§ **AVAILABLE RECORDS**

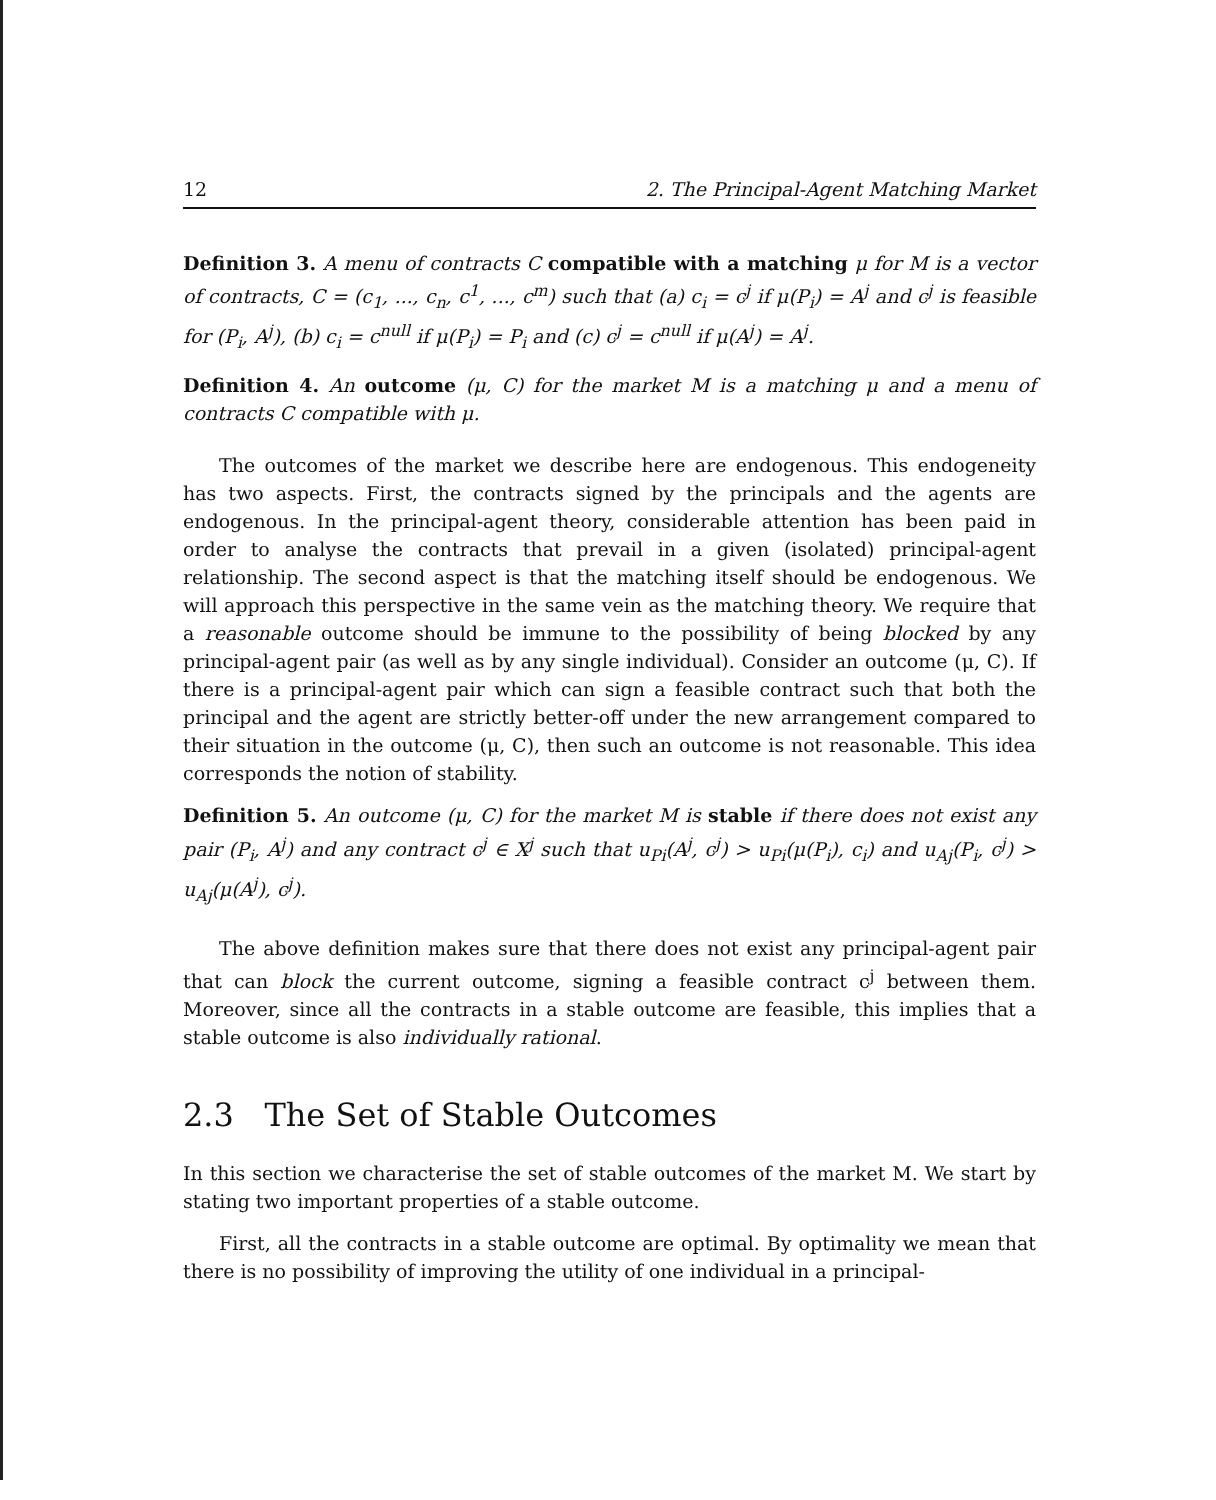12 2. The Principal-Agent Matching Market
Definition 3. A menu of contracts C compatible with a matching μ for M is a vector of contracts, C = (c<sub>1</sub>, ..., c<sub>n</sub>, c<sup>1</sup>, ..., c<sup>m</sup>) such that (a) c<sub>i</sub> = c<sup>j</sup> if μ(P<sub>i</sub>) = A<sup>j</sup> and c<sup>j</sup> is feasible for (P<sub>i</sub>, A<sup>j</sup>), (b) c<sub>i</sub> = c<sup>null</sup> if μ(P<sub>i</sub>) = P<sub>i</sub> and (c) c<sup>j</sup> = c<sup>null</sup> if μ(A<sup>j</sup>) = A<sup>j</sup>.
Definition 4. An outcome (μ, C) for the market M is a matching μ and a menu of contracts C compatible with μ.
The outcomes of the market we describe here are endogenous. This endogeneity has two aspects. First, the contracts signed by the principals and the agents are endogenous. In the principal-agent theory, considerable attention has been paid in order to analyse the contracts that prevail in a given (isolated) principal-agent relationship. The second aspect is that the matching itself should be endogenous. We will approach this perspective in the same vein as the matching theory. We require that a reasonable outcome should be immune to the possibility of being blocked by any principal-agent pair (as well as by any single individual). Consider an outcome (μ, C). If there is a principal-agent pair which can sign a feasible contract such that both the principal and the agent are strictly better-off under the new arrangement compared to their situation in the outcome (μ, C), then such an outcome is not reasonable. This idea corresponds the notion of stability.
Definition 5. An outcome (μ, C) for the market M is stable if there does not exist any pair (P<sub>i</sub>, A<sup>j</sup>) and any contract c<sup>j</sup> ∈ X<sup>j</sup> such that u<sub>Pi</sub>(A<sup>j</sup>, c<sup>j</sup>) > u<sub>Pi</sub>(μ(P<sub>i</sub>), c<sub>i</sub>) and u<sub>Aj</sub>(P<sub>i</sub>, c<sup>j</sup>) > u<sub>Aj</sub>(μ(A<sup>j</sup>), c<sup>j</sup>).
The above definition makes sure that there does not exist any principal-agent pair that can block the current outcome, signing a feasible contract c<sup>j</sup> between them. Moreover, since all the contracts in a stable outcome are feasible, this implies that a stable outcome is also individually rational.
2.3 The Set of Stable Outcomes
In this section we characterise the set of stable outcomes of the market M. We start by stating two important properties of a stable outcome.
First, all the contracts in a stable outcome are optimal. By optimality we mean that there is no possibility of improving the utility of one individual in a principal-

§ **TO DO**
Pick out each line in the material containing "with".

§ **REPLY TO THE EXERCISE**
Definition 3. A menu of contracts C compatible with a matching μ for M is a vector of contracts, C = (c<sub>1</sub>, ..., c<sub>n</sub>, c<sup>1</sup>, ..., c<sup>m</sup>) such that (a) c<sub>i</sub> = c<sup>j</sup> if μ(P<sub>i</sub>) = A<sup>j</sup> and c<sup>j</sup> is feasible for (P<sub>i</sub>, A<sup>j</sup>), (b) c<sub>i</sub> = c<sup>null</sup> if μ(P<sub>i</sub>) = P<sub>i</sub> and (c) c<sup>j</sup> = c<sup>null</sup> if μ(A<sup>j</sup>) = A<sup>j</sup>.
Definition 4. An outcome (μ, C) for the market M is a matching μ and a menu of contracts C compatible with μ.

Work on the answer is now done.